Friday, November 28, 2014


speck and maple beans with thyme toasts, recipe after the break. image: mikkel vang
1 tablespoon vegetable oil
200g speck, trimmed and chopped (speck is a slab of cured smoked ham available from delicatessens, you can also use pancetta or bacon)
1 onion, chopped
1 teaspoon mustard powder
2 teaspoons tomato paste
1 tablespoon worcestershire sauce
1 tablespoon maple syrup
½ cup/125ml beef stock
1 cup/280g tomato purée 
1 x 240g can of each: butter beans, white (cannellini) beans, borlotti beans and kidney beans, rinsed and drained
sea salt and cracked black pepper
4 slices sourdough bread
¼ cup/60ml maple syrup, extra
2 tablespoons olive oil extra
6 sprigs thyme

preheat oven to 200ºc/400ºf. 
place the oil, speck and onion in a large saucepan over high heat and cook for 1–2 minutes or
until golden and tender. 
add the mustard powder, tomato paste,worcestershire sauce, maple syrup, stock, tomato purée, beans and salt and pepper and stir until well combined. 

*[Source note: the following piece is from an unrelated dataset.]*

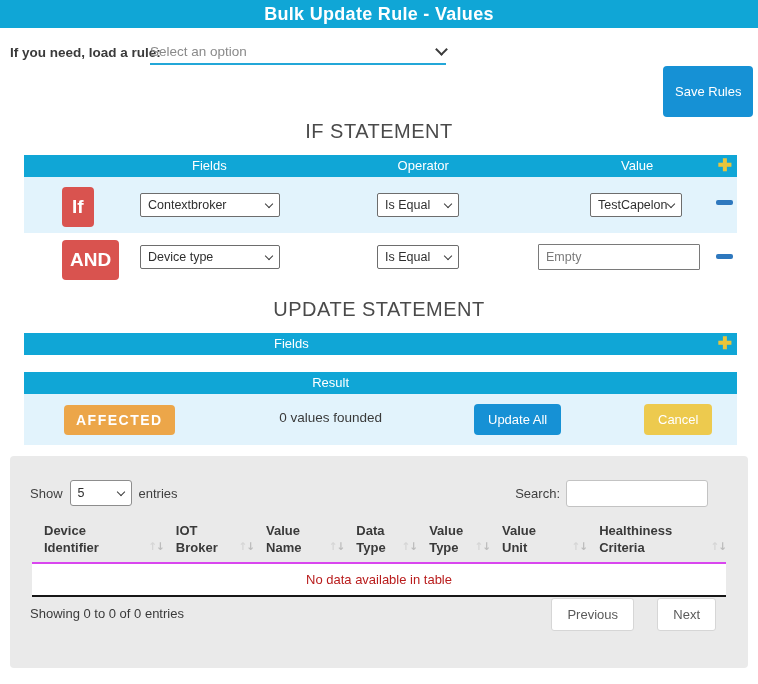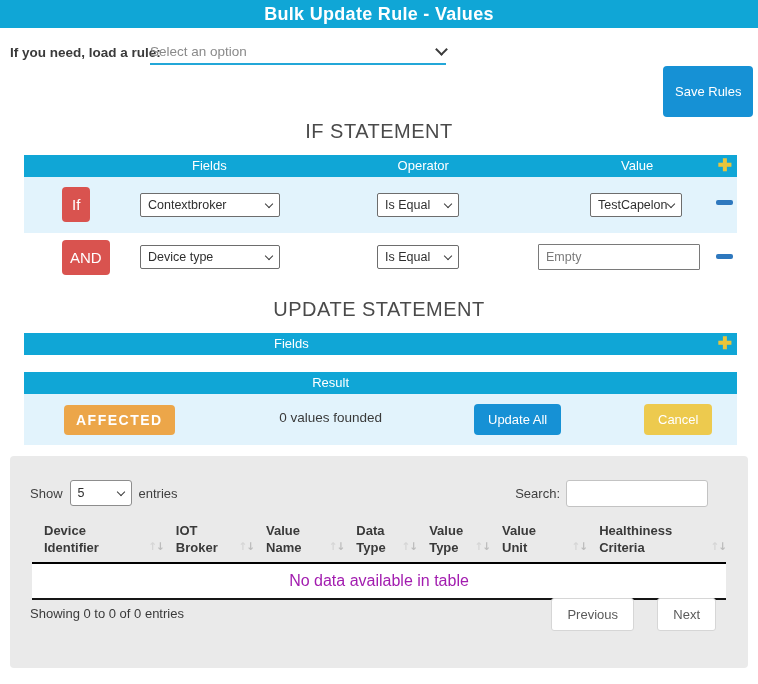"If" .badge { font-size: 15px -> 19px; font-weight: normal -> bold }
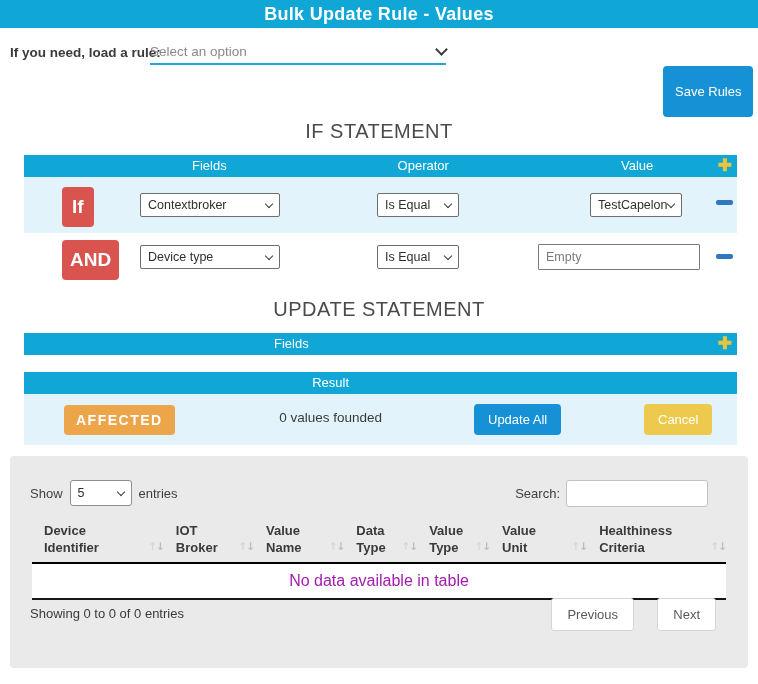"Device" .datatable thead tr { border-bottom: 2px solid #000000 -> 2px solid #d946ef }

cover with a tight-fitting lid, reduce the heat to low and cook for 10 minutes or until thickened.
while the beans are cooking, place the sourdough on a baking tray, drizzle with the maple syrup and oil, and top with thyme than bake for 10–15 minutes or until golden. 
serve the beans with the thyme toast. serves 6.